RECORDS FOR THE EXERCISE =
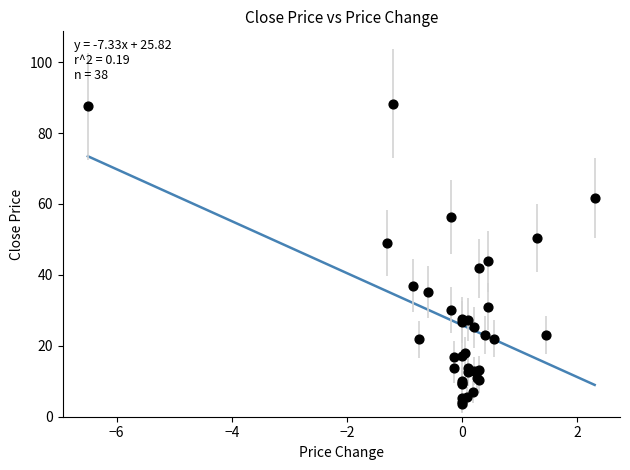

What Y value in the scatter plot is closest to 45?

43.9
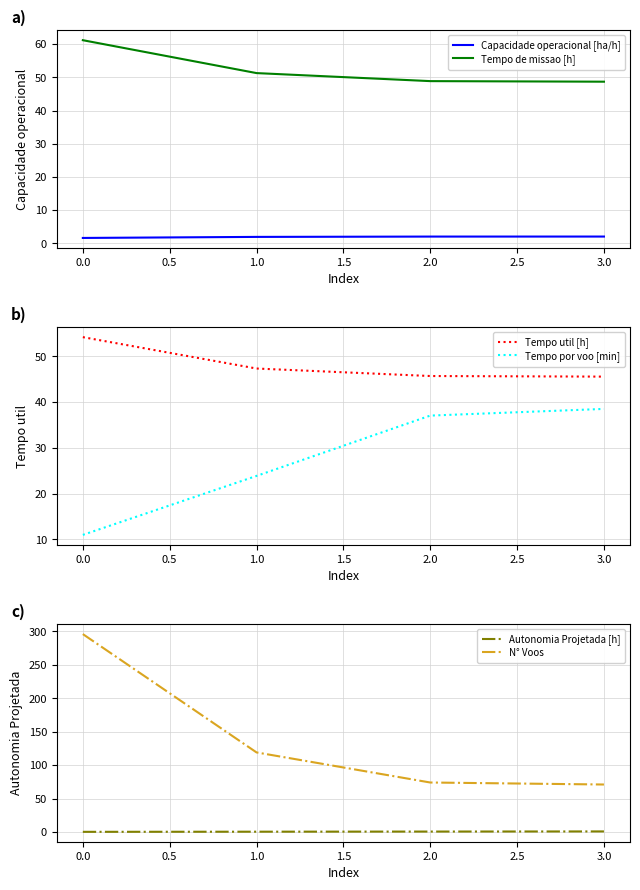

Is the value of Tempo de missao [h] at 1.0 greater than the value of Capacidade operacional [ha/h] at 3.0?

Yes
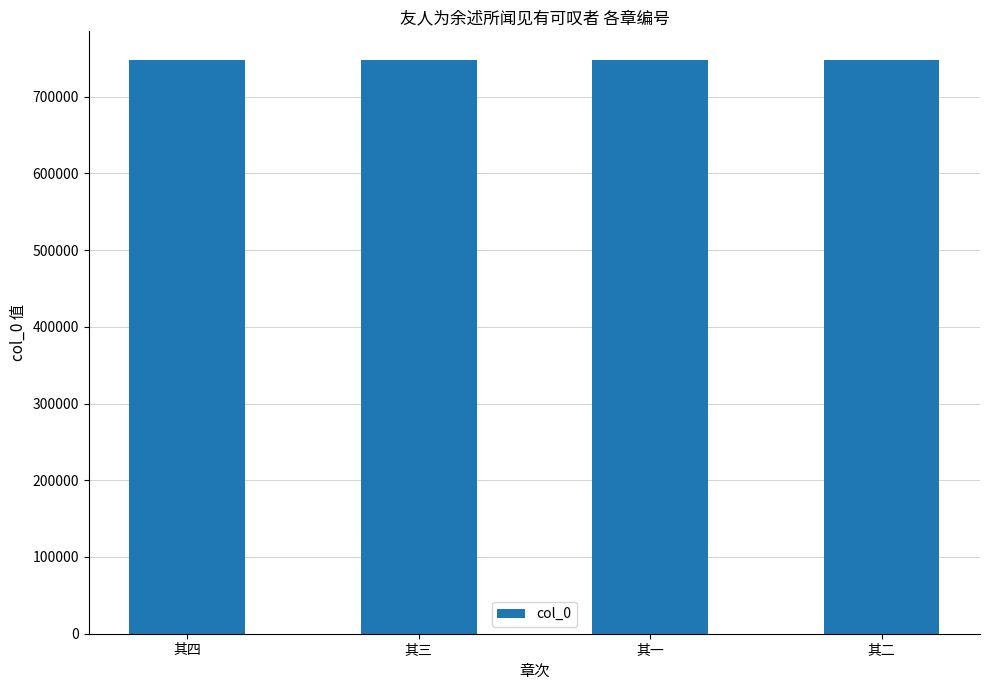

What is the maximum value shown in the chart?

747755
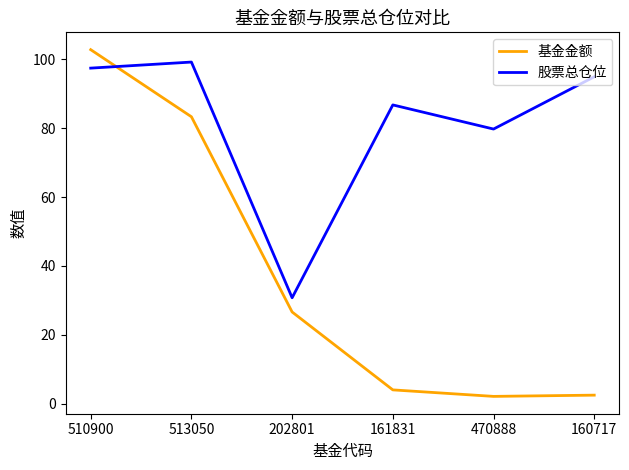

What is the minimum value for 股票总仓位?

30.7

...

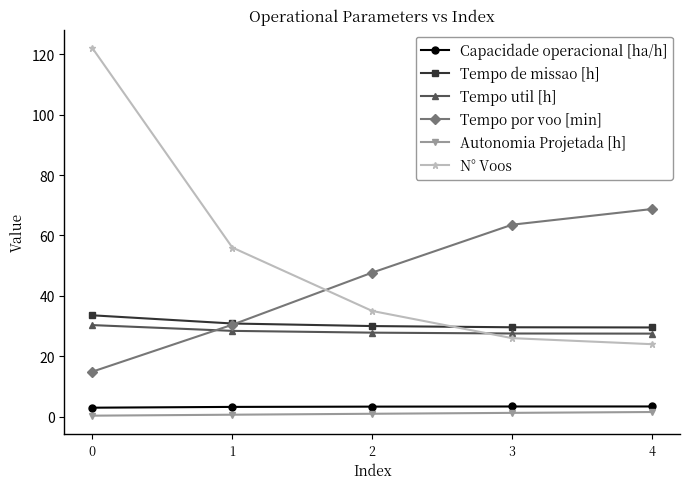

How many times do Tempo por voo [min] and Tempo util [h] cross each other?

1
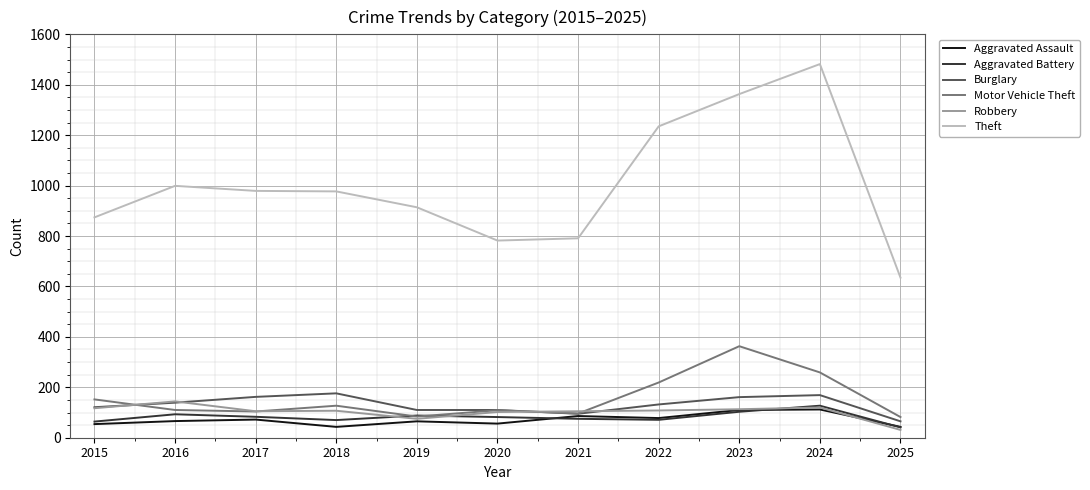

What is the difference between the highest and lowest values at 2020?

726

ASSIGNED TASK = Find each line in the listing above that contains the word "What" with the same capitalization, and copy those lines.

COMPLETED EXERCISE =
What Y value in the scatter plot is closest to 45?
What is the maximum value shown in the chart?
What is the minimum value for 股票总仓位?
What is the difference between the highest and lowest values at 2020?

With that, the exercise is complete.